Tinas Augen lachten hell. Dann küsste sie mich auf den Mund und verschwand elfengleich im Sonnenlicht. Mir war als würde ich den stärksten Weidenzaun der Welt anfassen. Geistesabwesend leckte ich meine Lippen ab und schmeckte Kirsche. Ganz klar Kirsche. Wie Kirschgeschmack und ein Weidenzaun in Beziehung stehen, wusste ich mir nicht zu erklären. Ich war zurück im Fogoso Brasil und mein Herz tanzte freudig. Im Gleichklang mit ihrem.
„Ach wie schön, dass ich nun nicht mehr bis zur Rente warten muss und in Frieden abtreten kann...", kommentierte Rolf von weit her, der sich vor Grinsen kaum einkriegte. Er lag halb auf dem Boden. Erst als er Witze über Timo, den tierisch-tollen Tanzbären, machte, holte er mich zurück in die Gegenwart. Ich wusste nicht, ob ich lachen oder weinen sollte. Als Euler plötzlich zügig und schwitzend den Gang entlangkam, seine Aktentasche baumelte gefährlich im Takt seiner schnellen Schritte, zog Rolf mich Paralysierten feixend und auf die Schulter klopfend in den Hörsaal. Als wir zwei uns auf unsere angestammten Plätze in der vorletzten Reihe schlichen, entschuldigte sich Euler bereits demütig und flehentlich bei seinen Studenten, die das Schauspiel zu genießen schienen und ihn mit finsterer Miene anschauten.
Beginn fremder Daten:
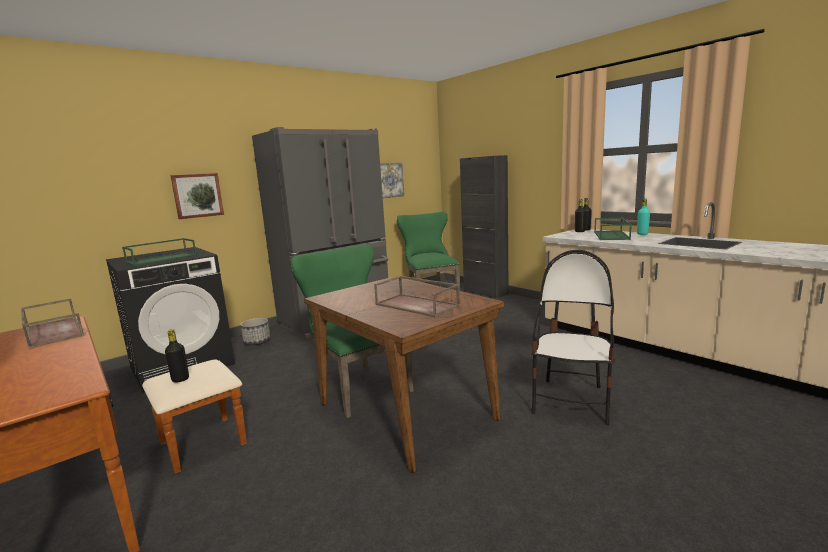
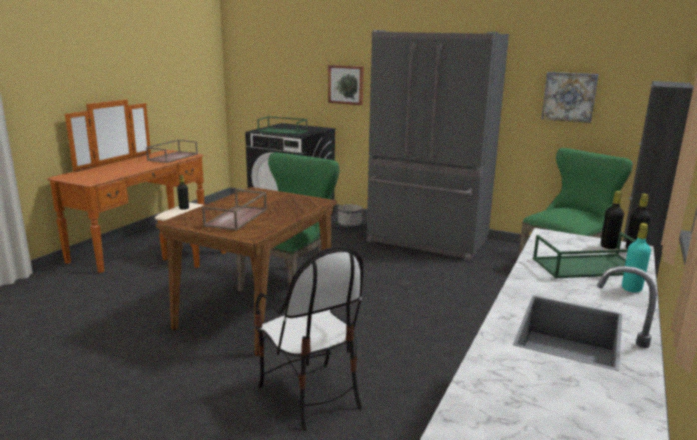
camera: 65 degrees right, 5 degrees up
(571, 401) = (310, 395): chair -> chair turned 60 degrees clockwise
Sie machten es ihm nicht leicht. Sie dachten nicht daran.
Ehrlich gesagt, bekam ich davon aber nicht viel mit. Das Einzige, was ich wirklich zum ersten Mal mitbekam, war, wie schön doch dieser Hörsaal war.
Die alten, bekritzelten Nussbaumtische. So braun wie Tinas Augen.
Die sonnenbeschiene beige Wand. Genau die Farbe ihrer Haare.
Dieser Hörsaal ist schön!
Er hat mein Herz gestohlen.
Ich umklammerte fest den Zettel.
Den Zettel mit Tinas Nummer und ihrem Namen in schön geschwungener Handschrift.

In der Luft lag ganz viel Möglichkeit.